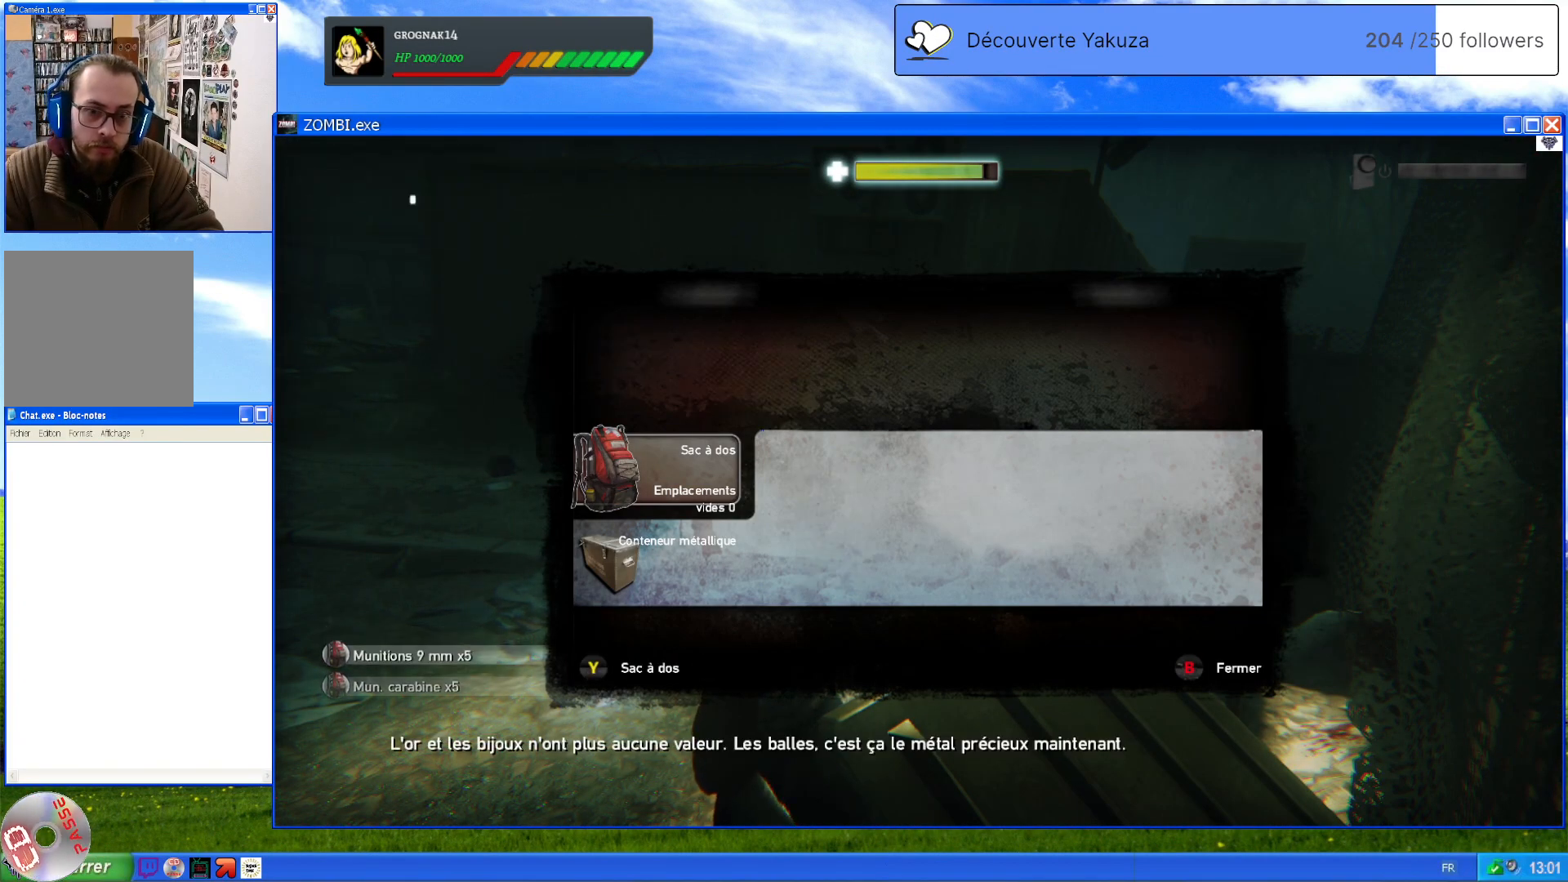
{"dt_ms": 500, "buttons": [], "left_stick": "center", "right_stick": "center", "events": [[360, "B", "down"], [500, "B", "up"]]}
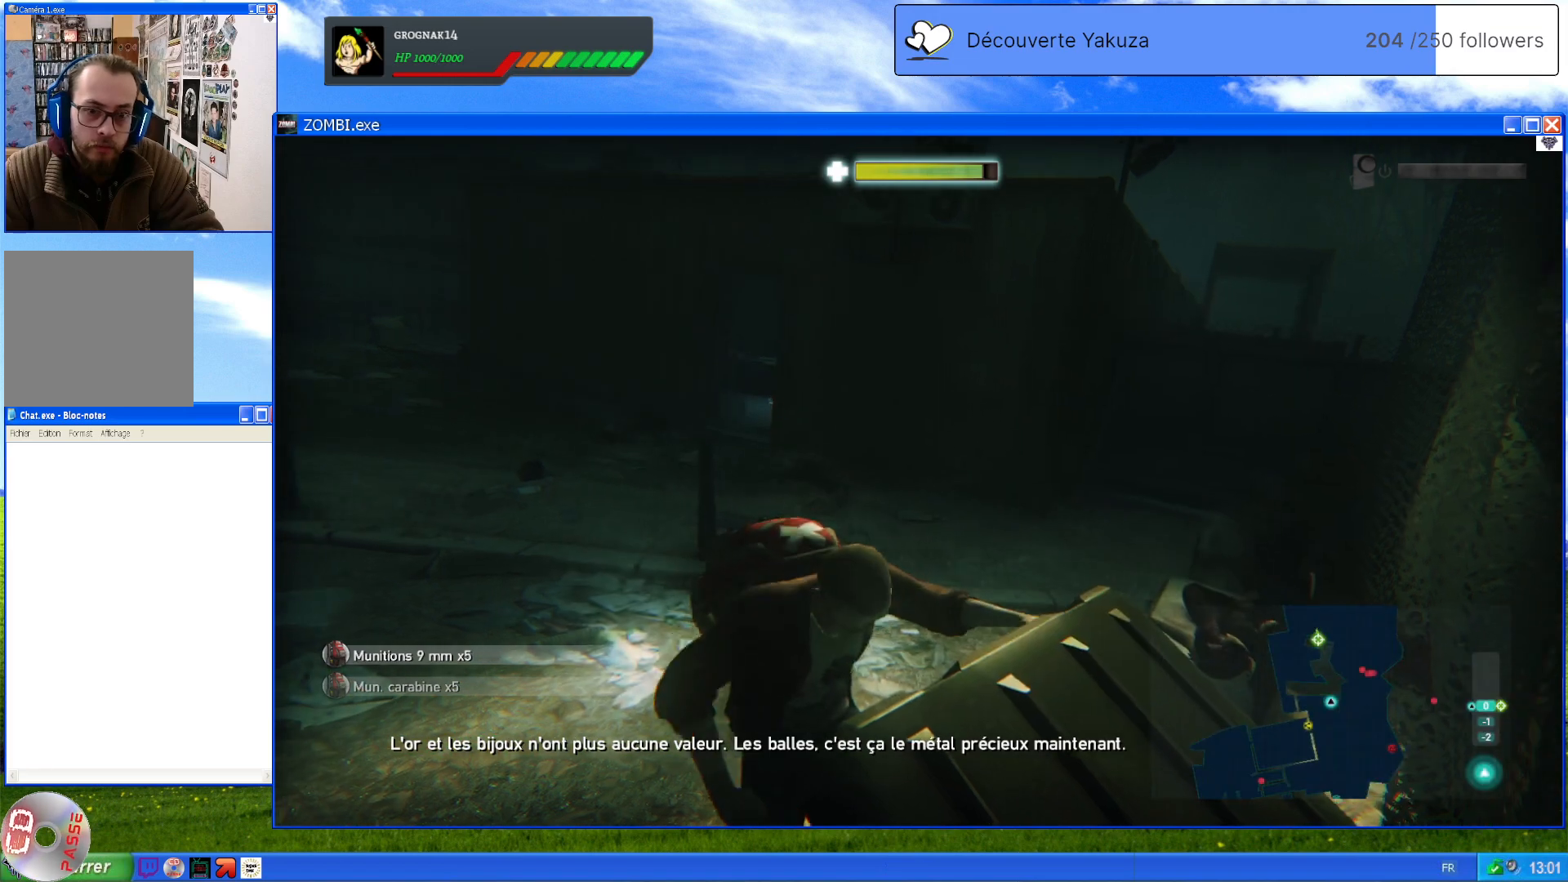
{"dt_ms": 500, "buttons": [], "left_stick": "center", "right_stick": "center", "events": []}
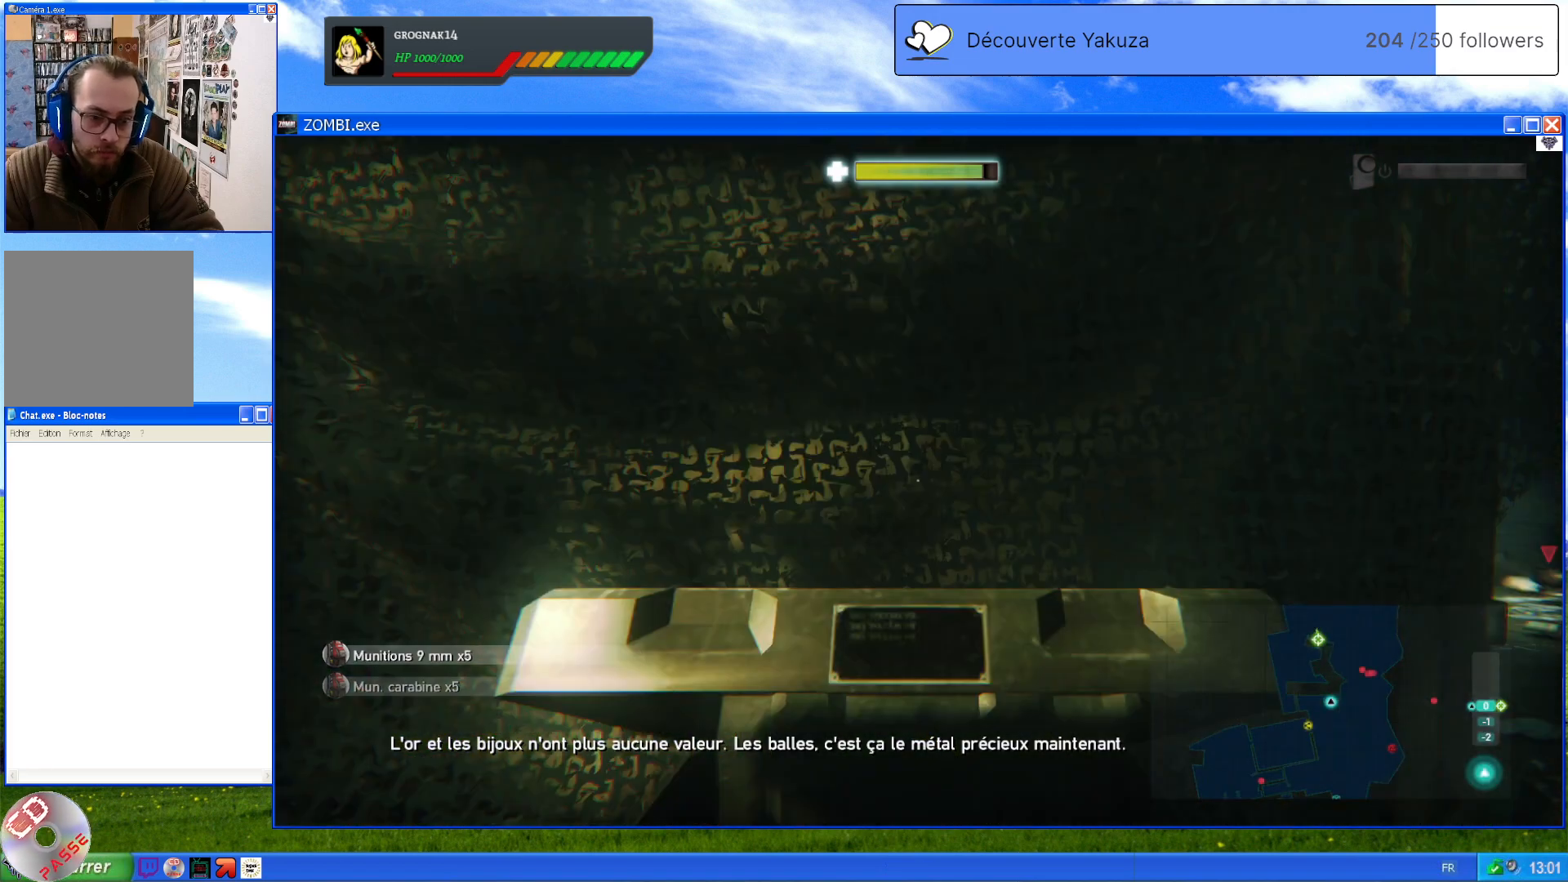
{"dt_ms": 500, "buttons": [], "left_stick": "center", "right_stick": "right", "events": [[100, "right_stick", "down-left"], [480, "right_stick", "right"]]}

#### [What the task requires]
For each line above that includes "down", copy the line.

#### [Response below]
{"dt_ms": 500, "buttons": [], "left_stick": "center", "right_stick": "center", "events": [[360, "B", "down"], [500, "B", "up"]]}
{"dt_ms": 500, "buttons": [], "left_stick": "center", "right_stick": "right", "events": [[100, "right_stick", "down-left"], [480, "right_stick", "right"]]}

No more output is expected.